Tuesday, January 21, 2014

Pesamuan Agung itu dipimpin Mpu Kuturan



Pada suatu masa kemarin dulu di Jawa sana ada suatu wilayah yang bernama Girah, disanalah seorang Mpu yang punya nama besar di tanah Bali pernah bertahta. Berputri seorang, amat cantik nian Dyah  Ratna Menggalai nama Sang Putri. Lantaran beda alur keyakinan retaklah kerukunan keluarga Sang Raja ( sang istri menerapkan ilmu hitam/teluh terangjana, sedangkan Sang Raja/Mpu Kuturan menerapkan ilmu putih/kebajikan). Selisih faham keyakinan rupanya tiada pernah ada ujungnya, maka pada suatu ketika pada hari yang telah dipilih Sang Mpu (Mpu Kuturan) meninggalkan istri dan anaknya menuju tanah Bali. Karena menjadi janda, istri Mpu Kuturan dijuluki “ Walu atau Rangda Natheng Girah” yang artinya : janda raja Girah.

Pada saat Mpu Kuturan berhasil melangkahkan kakinya dari hari ke hari di tanah Bali, di tanah Bali sedang terjadi kemelut berkepanjangan di kalangan masyarakat Bali karena adanya dampak perbedaan kepercayaan dan penganutan agama yang berbeda. Yang tengah berkuasa/ jadi rajanya tanah Bali kala itu adalah Sri Gunaprya Dharmapatni. Saat pemerintahan beliaulah Mpu Kuturan dipercaya sebagai seorang senapati, dan karena juga ahli dalam bidang lainnya : politik dan pemerintahan maka Mpu Kuturan kala itu juga dipilih dan diangkat selaku ketua majelis “ pakiran-kiran ijro makabehan” yang beranggotaan semua senapati dan para pandhita, dangacarya dan dangupadhaya ( Siwa dan Budha).
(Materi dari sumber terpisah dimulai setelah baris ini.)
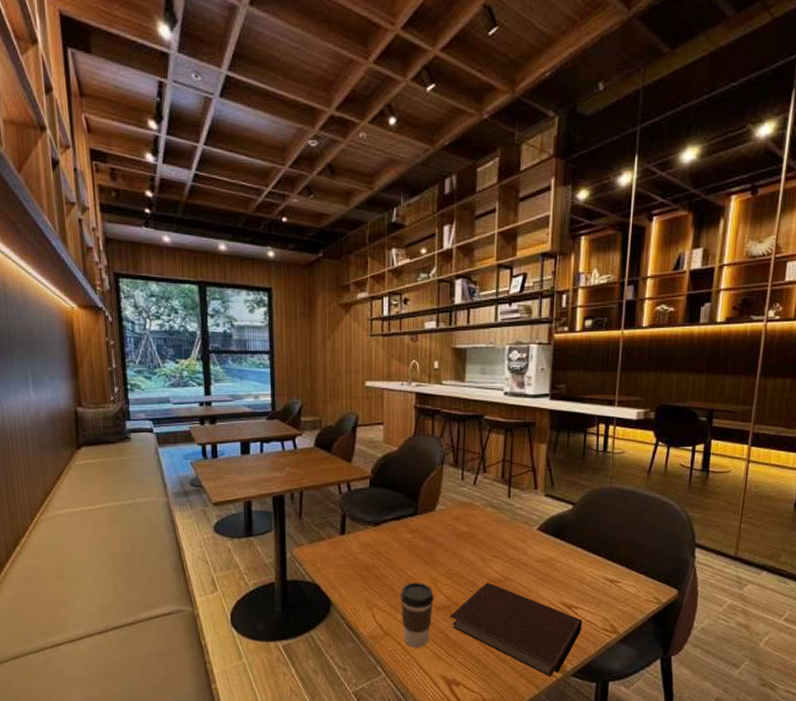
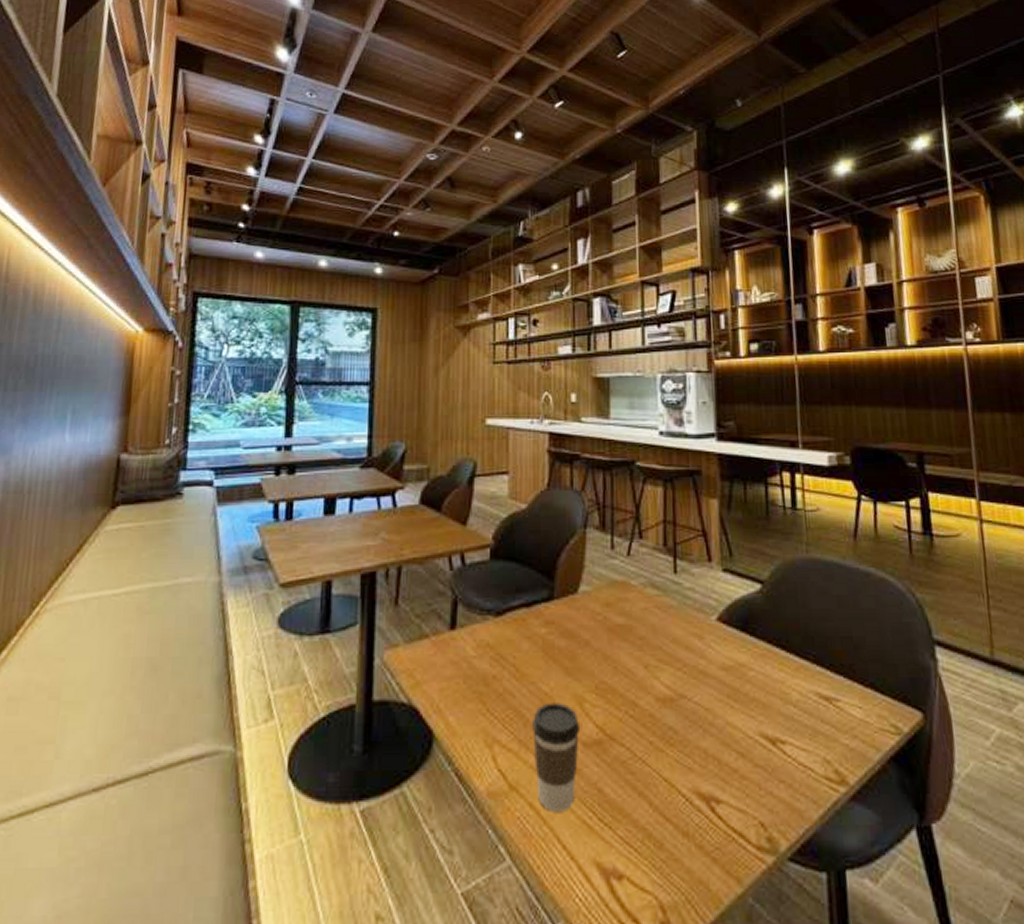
notebook: present [450,582,582,677] -> none [603,702,795,863]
Berbekal pengalaman sebagai raja Girah, Mpu Kuturan menemukan  kiat guna mengatasi kemelut yang berkelanjutan di kalangan masyarakat tanah Bali.  Pada suatu hari yang dianggap baik dan tepat, maka Mpu Kuturan selaku ketua Majelis Pakira-kiran Ijro Makabehan mengadakan pesamuhan agung, bertempat di Bata Anyar. Diundanglah semua tokoh dari masing-masing penganut kepercayaan dan pemeluk agama, yang dibedakan jadi tiga kelompok ;
a.      Dari penganut agama Budha, diwakili sendiri oleh Mpu Kuturan
b.      Tokoh-tokoh / pimpinan orang Bali Aga, dari masing-masing kepercayaan dan pemeluk agama : sadpaksa/ enam sekte agama, dijadikan satu kelompok.
c.       Para tokoh dan pimpinan agama Siwa ( didatangkan dari Jawa ).
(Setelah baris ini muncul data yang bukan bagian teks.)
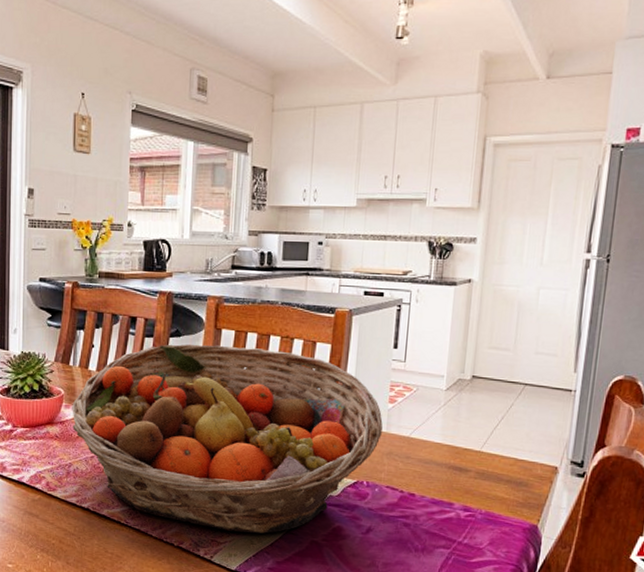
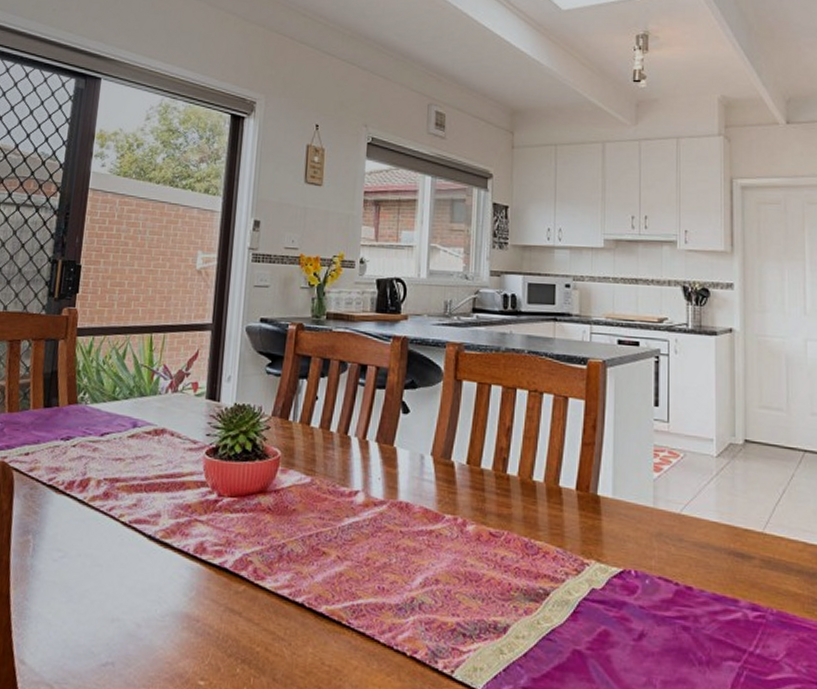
fruit basket: present [72,344,383,534] -> none [289,397,648,640]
Pada kesempatan yang baik itulah, Mpu Kuturan menyampaikan suatu kesimpulan akhir dan juga merupakan hasil dari pesamuhan agung itu yakni : bahwa penyebab utama kemelut berkepanjangan diantara masyarakat tanah Bali adalah agama.  Sebab itulah Mpu Kuturan memandang perlu mengadakan berbagai perubahan serta mengatur kembali tatanan kehidupan masyarakat  dengan suatu peraturan berdasarkan siatuasi dan kondisi serta aspirasi masyarakat. Maka saat itu lahirlah rumusan/keputusan yang menyangkut semua aspek masyarakat. Faham Tri Murti dijadikan dasar keagamaan, oraganisasi  kemasyarakatan dinamai Desa Pakraman, dan agar didirikan Kahyangan Tiga ( Pura Bale Agung/Pura Desa, Pura Puseh/Pura Segara, Pura Dalem/Hulu Setra), di setiap rumah tangga diwajibkan mendirikan sebuah pelinggih berbentuk  Rong Tiga, semua tanah pekarangan dan tanah-tanah disekitar desa pakraman dan pura Kahyangan Tiga adalah milik Desa Pakraman, tentang nama agama yang dianut oleh masyarakat tanah Bali adalah agama “ Siwa-Budha”

Sumber  : buku babad pasek, seri babad Bali.